◆ Dataset content

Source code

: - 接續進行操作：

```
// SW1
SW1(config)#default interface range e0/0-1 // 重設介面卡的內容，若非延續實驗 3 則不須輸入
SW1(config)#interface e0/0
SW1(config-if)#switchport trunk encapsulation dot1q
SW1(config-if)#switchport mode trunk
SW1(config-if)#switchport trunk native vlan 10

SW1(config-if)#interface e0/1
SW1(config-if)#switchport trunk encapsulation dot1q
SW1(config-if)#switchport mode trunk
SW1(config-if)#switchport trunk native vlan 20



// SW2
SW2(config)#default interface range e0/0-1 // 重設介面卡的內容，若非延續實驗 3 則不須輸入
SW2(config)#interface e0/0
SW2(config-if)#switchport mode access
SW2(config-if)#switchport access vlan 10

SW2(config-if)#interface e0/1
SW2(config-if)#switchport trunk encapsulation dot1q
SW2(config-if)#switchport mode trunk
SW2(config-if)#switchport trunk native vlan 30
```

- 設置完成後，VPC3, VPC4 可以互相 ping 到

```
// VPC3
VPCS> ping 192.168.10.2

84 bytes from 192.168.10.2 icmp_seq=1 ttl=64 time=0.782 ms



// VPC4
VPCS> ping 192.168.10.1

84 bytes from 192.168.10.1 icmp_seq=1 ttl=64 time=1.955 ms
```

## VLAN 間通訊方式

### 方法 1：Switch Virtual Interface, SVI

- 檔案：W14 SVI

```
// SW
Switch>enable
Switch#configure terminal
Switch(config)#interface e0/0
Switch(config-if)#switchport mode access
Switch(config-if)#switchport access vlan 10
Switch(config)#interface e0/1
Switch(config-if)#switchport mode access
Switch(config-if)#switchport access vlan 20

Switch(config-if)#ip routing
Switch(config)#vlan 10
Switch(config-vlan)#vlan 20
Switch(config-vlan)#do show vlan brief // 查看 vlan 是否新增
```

◆ Problem statement
Set the data down again in full. Keep it exact.

◆ Response area
Source code

: - 接續進行操作：

```
// SW1
SW1(config)#default interface range e0/0-1 // 重設介面卡的內容，若非延續實驗 3 則不須輸入
SW1(config)#interface e0/0
SW1(config-if)#switchport trunk encapsulation dot1q
SW1(config-if)#switchport mode trunk
SW1(config-if)#switchport trunk native vlan 10

SW1(config-if)#interface e0/1
SW1(config-if)#switchport trunk encapsulation dot1q
SW1(config-if)#switchport mode trunk
SW1(config-if)#switchport trunk native vlan 20



// SW2
SW2(config)#default interface range e0/0-1 // 重設介面卡的內容，若非延續實驗 3 則不須輸入
SW2(config)#interface e0/0
SW2(config-if)#switchport mode access
SW2(config-if)#switchport access vlan 10

SW2(config-if)#interface e0/1
SW2(config-if)#switchport trunk encapsulation dot1q
SW2(config-if)#switchport mode trunk
SW2(config-if)#switchport trunk native vlan 30
```

- 設置完成後，VPC3, VPC4 可以互相 ping 到

```
// VPC3
VPCS> ping 192.168.10.2

84 bytes from 192.168.10.2 icmp_seq=1 ttl=64 time=0.782 ms



// VPC4
VPCS> ping 192.168.10.1

84 bytes from 192.168.10.1 icmp_seq=1 ttl=64 time=1.955 ms
```

## VLAN 間通訊方式

### 方法 1：Switch Virtual Interface, SVI

- 檔案：W14 SVI

```
// SW
Switch>enable
Switch#configure terminal
Switch(config)#interface e0/0
Switch(config-if)#switchport mode access
Switch(config-if)#switchport access vlan 10
Switch(config)#interface e0/1
Switch(config-if)#switchport mode access
Switch(config-if)#switchport access vlan 20

Switch(config-if)#ip routing
Switch(config)#vlan 10
Switch(config-vlan)#vlan 20
Switch(config-vlan)#do show vlan brief // 查看 vlan 是否新增
```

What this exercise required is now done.